Tools like paccube or pacbayes.py implement optimization of these bounds for neural nets and beyond.
3 Infrabayesianism
Infrabayesianism — I presume it’s different from standard set-prior approaches, but I don’t really know it well enough to say how.
It starts with the same assumption as M-open Bayes: the true state of the world is likely outside an agent’s hypothesis space. They argue this to be especially critical for embedded agents—agents that are part of an environment vastly more complex than they are. An AI can’t model every atom in its server room, let alone the universe, so its world model is necessarily incomplete.
I confess I don’t follow that emphasis myself — I also can’t model every atom in anything I study, and I get by without infrabayesian reasoning. I should re-listen to Vanessa Kosoy on this theme. Infrabayesianism is nonetheless motivated as a framework for the future of AI systems that must navigate a world of deep and unavoidable uncertainty.
Where Bayesianism uses a single probability distribution to represent belief, Infrabayesianism uses infradistributions—which are convex sets of probability distributions.

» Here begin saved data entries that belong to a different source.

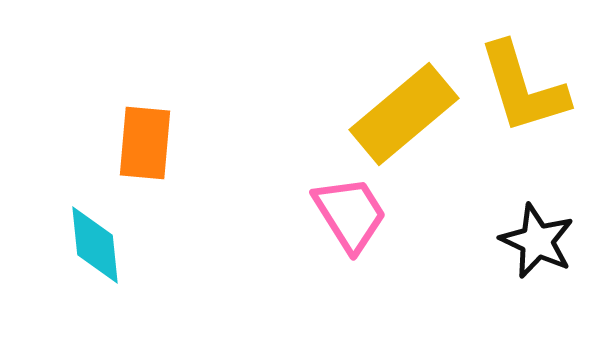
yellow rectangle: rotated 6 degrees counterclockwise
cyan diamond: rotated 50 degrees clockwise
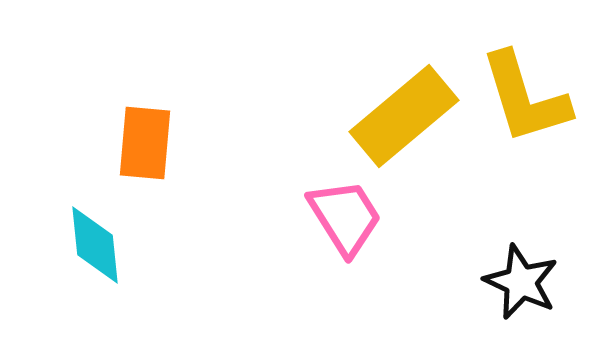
yellow L-shape: moved 2 px right, 10 px down
yellow rectangle: moved 2 px down
pink trapezoid: moved 5 px left, 3 px down
black star: moved 16 px left, 41 px down
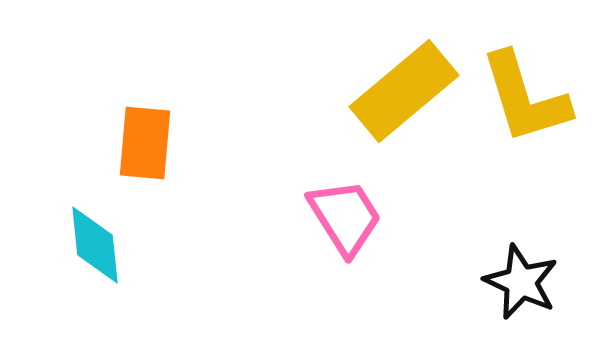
yellow rectangle: moved 25 px up
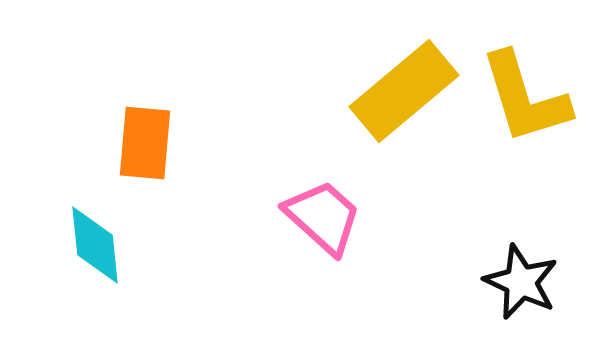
pink trapezoid: moved 22 px left; rotated 16 degrees counterclockwise
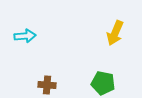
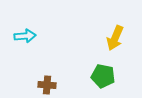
yellow arrow: moved 5 px down
green pentagon: moved 7 px up
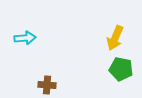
cyan arrow: moved 2 px down
green pentagon: moved 18 px right, 7 px up
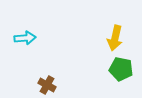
yellow arrow: rotated 10 degrees counterclockwise
brown cross: rotated 24 degrees clockwise
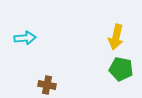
yellow arrow: moved 1 px right, 1 px up
brown cross: rotated 18 degrees counterclockwise
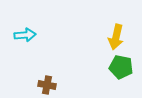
cyan arrow: moved 3 px up
green pentagon: moved 2 px up
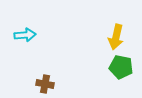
brown cross: moved 2 px left, 1 px up
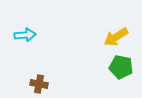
yellow arrow: rotated 45 degrees clockwise
brown cross: moved 6 px left
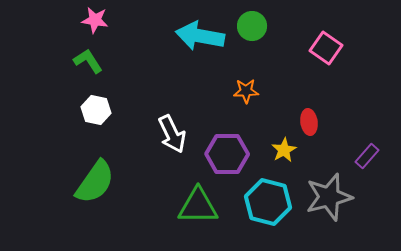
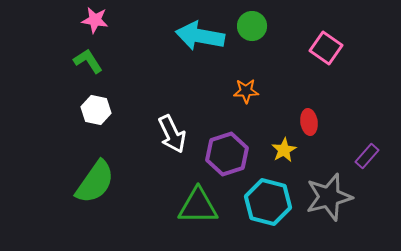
purple hexagon: rotated 18 degrees counterclockwise
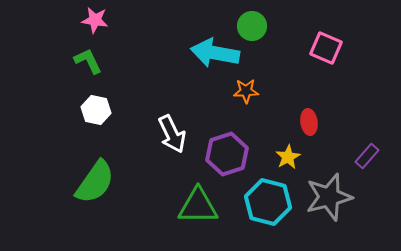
cyan arrow: moved 15 px right, 17 px down
pink square: rotated 12 degrees counterclockwise
green L-shape: rotated 8 degrees clockwise
yellow star: moved 4 px right, 7 px down
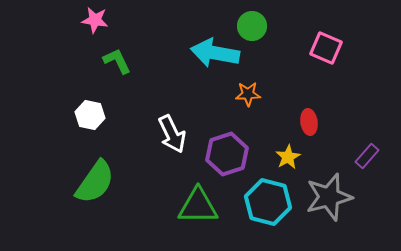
green L-shape: moved 29 px right
orange star: moved 2 px right, 3 px down
white hexagon: moved 6 px left, 5 px down
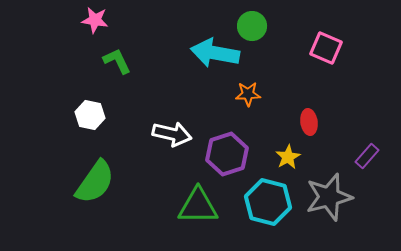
white arrow: rotated 51 degrees counterclockwise
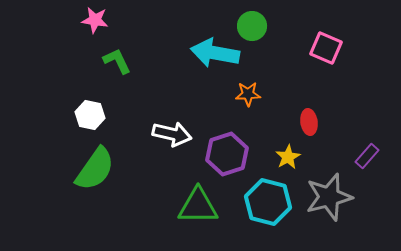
green semicircle: moved 13 px up
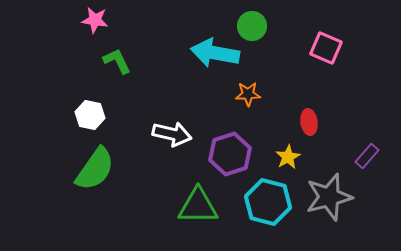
purple hexagon: moved 3 px right
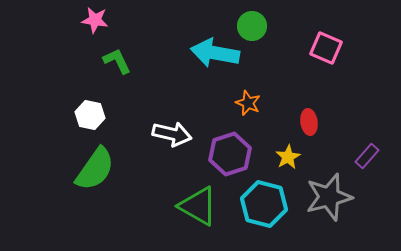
orange star: moved 9 px down; rotated 25 degrees clockwise
cyan hexagon: moved 4 px left, 2 px down
green triangle: rotated 30 degrees clockwise
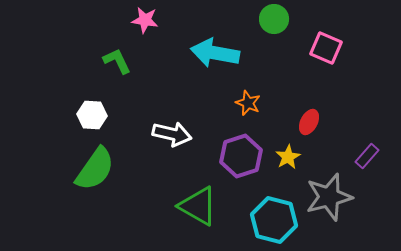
pink star: moved 50 px right
green circle: moved 22 px right, 7 px up
white hexagon: moved 2 px right; rotated 8 degrees counterclockwise
red ellipse: rotated 35 degrees clockwise
purple hexagon: moved 11 px right, 2 px down
cyan hexagon: moved 10 px right, 16 px down
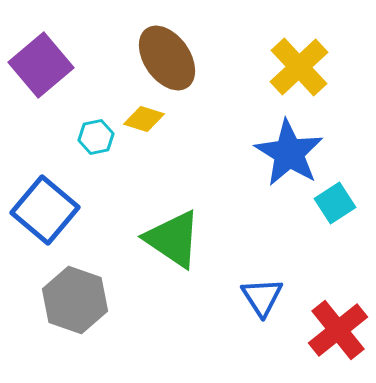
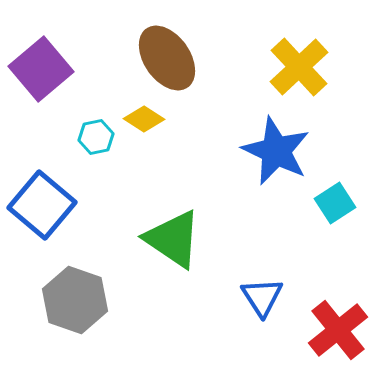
purple square: moved 4 px down
yellow diamond: rotated 15 degrees clockwise
blue star: moved 13 px left, 2 px up; rotated 6 degrees counterclockwise
blue square: moved 3 px left, 5 px up
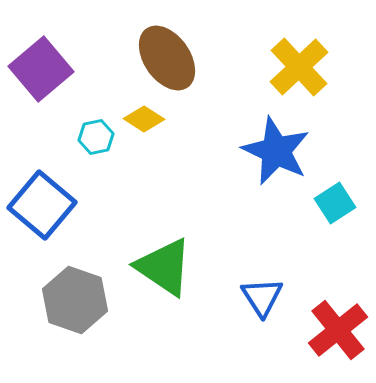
green triangle: moved 9 px left, 28 px down
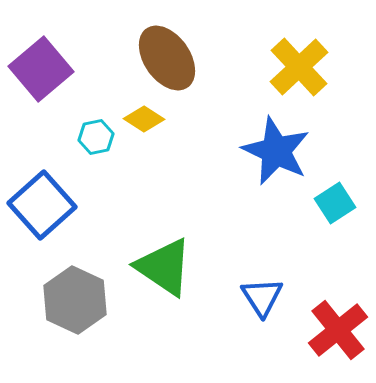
blue square: rotated 8 degrees clockwise
gray hexagon: rotated 6 degrees clockwise
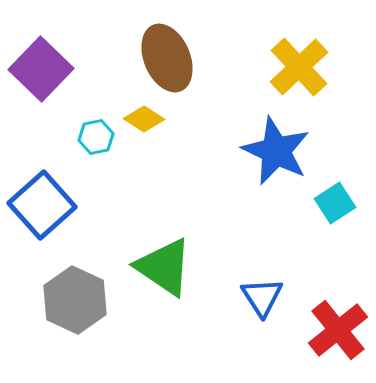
brown ellipse: rotated 12 degrees clockwise
purple square: rotated 6 degrees counterclockwise
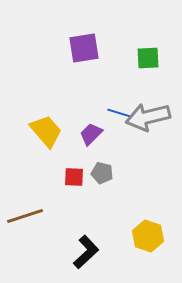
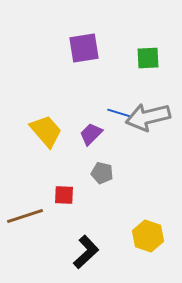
red square: moved 10 px left, 18 px down
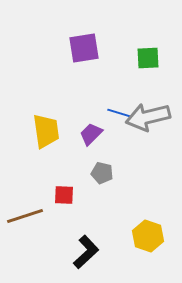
yellow trapezoid: rotated 33 degrees clockwise
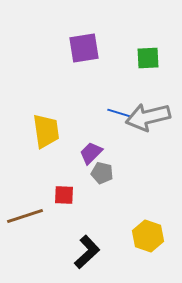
purple trapezoid: moved 19 px down
black L-shape: moved 1 px right
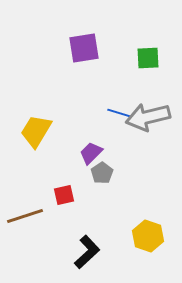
yellow trapezoid: moved 10 px left; rotated 141 degrees counterclockwise
gray pentagon: rotated 25 degrees clockwise
red square: rotated 15 degrees counterclockwise
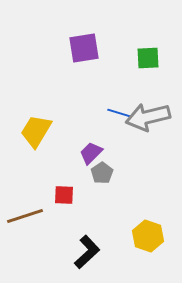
red square: rotated 15 degrees clockwise
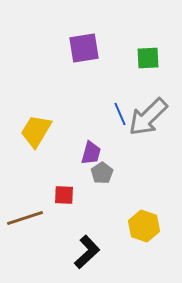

Instead of saying, “The probability of rain is 40%,” an infrabayesian agent might say, “The probability of rain is somewhere between 30% and 60%.” I don’t know how this differs from the above definitions of imprecise probability, which directly capture the agent’s uncertainty and acknowledge the limitations of its model. This allows for more robust reasoning by considering a range of plausible worlds rather than committing to a single, likely-wrong one.
The framework apparently provides update rules and decision-making procedures (like minimax or upper-expectation reasoning) that are philosophically robust, ensuring the agent doesn’t discard useful information and can handle deep uncertainty. I haven’t used any of these in practice yet, so I’ll refrain from offering too much opinion.